With increasingly frequent and sophisticated cyber threats and data breaches, cybersecurity is crucial to every organization's data protection efforts today. TechTarget says data encryption is "a foundational element of cybersecurity."
However, a 2023 study by Thales Group found that only 20 percent of respondents reported that 60 percent or more of their cloud data is encrypted. The same study found that, on average, only 45 percent of sensitive data is encrypted. Overall, the report spotlights that significant amounts of sensitive data are unencrypted.
That is changing, and the numbers bear this out. Market Research Future projects that the data encryption market will grow from $13.4 billion in 2022 to $38.5 billion by 2023, a robust 16.3 percent CAGR.
With that in mind, let's dive into the various encryption technologies and what the future holds. That includes growing threats from quantum computers—and what the National Institute of Standards and Technology (NIST) is doing about it today.
How Encryption Works
Encryption is a way for data—messages or files—to be made unreadable, ensuring that only an authorized person can access that data. Encryption uses complex algorithms to scramble data and decrypt the same data using a key provided by the message sender. Encryption ensures that information stays private and confidential, whether it's being stored or in transit. Any unauthorized access to the data will only see a chaotic array of bytes.
Here are some essential encryption terms you should know:
Algorithm
Also known as a cipher, algorithms are the rules or instructions for the encryption process. The key length, functionality, and features of the encryption system in use determine the effectiveness of the encryption.
Decryption
Decryption is the process of converting unreadable ciphertext to readable information.
Key
An encryption key is a randomized string of bits used to encrypt and decrypt data. Each key is unique, and longer keys are harder to break. Typical key lengths are 128 and 256 bits for private keys and 2048 for public keys.
There are two kinds of cryptographic key systems, symmetric and asymmetric.

> _Supplied information_
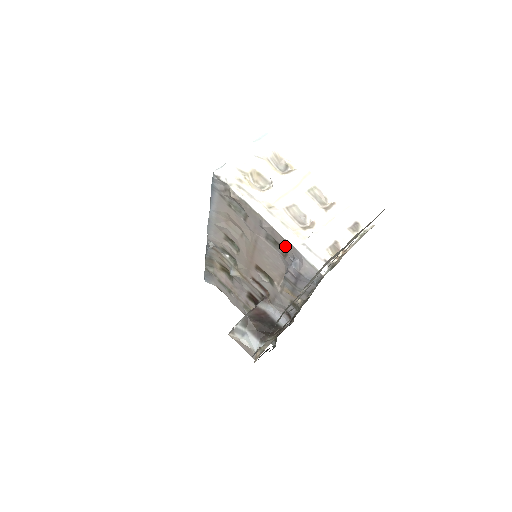
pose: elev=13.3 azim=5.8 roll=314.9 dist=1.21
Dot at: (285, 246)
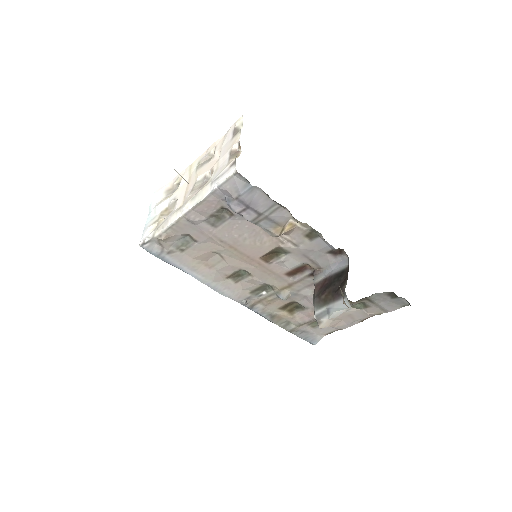
Dot at: (214, 205)
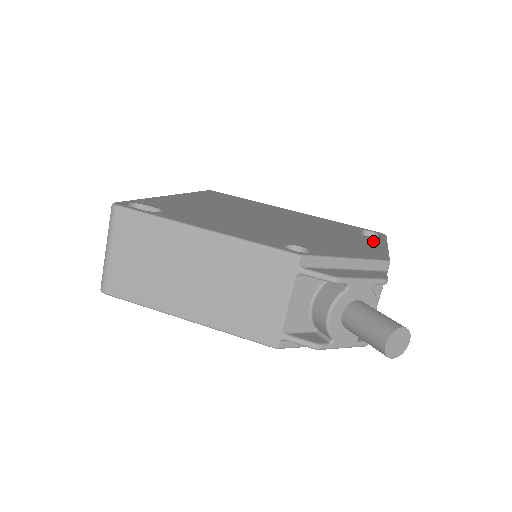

> _To-do list_
A. Answer these from the encryption article:
(i) On average, what share of sensitive data did the Thales Group study find to be encrypted?
(ii) What is another name for an algorithm?
(iii) What is the typical key length for public keys?
B. Please carry the encryption article on past its final sentence.
The lines after the encryption article are separate material.

> _Answers by task_
A.
(i) 45 percent
(ii) A cipher
(iii) 2048 bits

B.
Symmetric Key Systems
Everyone accessing the data in a symmetric key system has the same key. Keys that encrypt and decrypt messages must also remain secret to ensure privacy. While it's possible for this to work, securely distributing the keys to ensure proper controls are in place makes symmetric encryption impractical for widespread commercial use.
Asymmetric Key Systems
An asymmetric key system, also known as a public/private key system, uses two keys. One key remains secret—the private key—while the other key is made widely available to anyone who needs it. This key is called the public key. The private and public keys are mathematically tied together, so the corresponding private key can only decrypt that information encrypted using the public key.
Encryption in Action
Here's an example of how encryption works with email-friendly software Pretty Good Privacy (PGP) or GnuPG—also known as GPG—for open-source aficionados. Say I want to send you a private message. I encrypt it using one of the programs listed below.
Here's the message:
wUwDPglyJu9LOnkBAf4vxSpQgQZltcz7LWwEquhdm5kSQIkQlZtfxtSTsmawq6gVH8SimlC3W6TDOhhL2FdgvdIC7sDv7G1Z7p
CNzFLp0lgB9ACm8r5RZOBiN5ske9cBVjlVfgmQ9VpFzSwzLLODhCU7/2THg2iDrW3NGQZfz3SSWviwCe7GmNIvp5jEkGPCG
cla4Fgdp/xuyewPk6NDlBewftLtHJVf=PAb3
Once encrypted, the message becomes a jumbled mess of random characters. But, equipped with the key I send you, you can decrypt it and find the original message:
"Come on over for hot dogs and soda!"
Whether it's in transit like our hot dog party email or resting on your hard drive, encryption keeps prying eyes out of your business—even if they gain access to your network or system.
The technology comes in many forms, with key size and strength generally being the most significant differences from one variety to the next.
Common Encryption Algorithms
1. Triple DES
Triple DES was designed to replace the original Data Encryption Standard (DES) algorithm, which hackers eventually learned to defeat with relative ease. At one time, Triple DES was the industry's recommended standard and the most widely used symmetric algorithm.
Triple DES uses three individual keys with 56 bits each. The total key length adds up to 168 bits, but experts argue that 112 bits in key strength is more accurate. Despite slowly being phased out, Triple DES has mostly been replaced by the Advanced Encryption Standard (AES).
2. AES
The Advanced Encryption Standard (AES) is the algorithm trusted as the standard by the U.S. Government and numerous organizations and is also found in Arcserve Unified Data Protection (UDP) software. Although it is highly efficient in 128-bit form, AES also uses keys of 192 and 256 bits for heavy-duty encryption purposes.
AES is largely considered impervious to all attacks, except for brute force, which attempts to decipher messages using all possible combinations in the 128, 192, or 256-bit cipher.
3. RSA Security
RSA is a public-key encryption algorithm and the standard for encrypting data sent over the internet. It is also one of the methods used in PGP and GPG programs. Unlike Triple DES, RSA is considered an asymmetric algorithm because it uses a pair of keys. You have your public key to encrypt the message and a private key to decrypt it. RSA encryption results in a huge batch of mumbo jumbo that takes attackers a lot of time and processing power to break.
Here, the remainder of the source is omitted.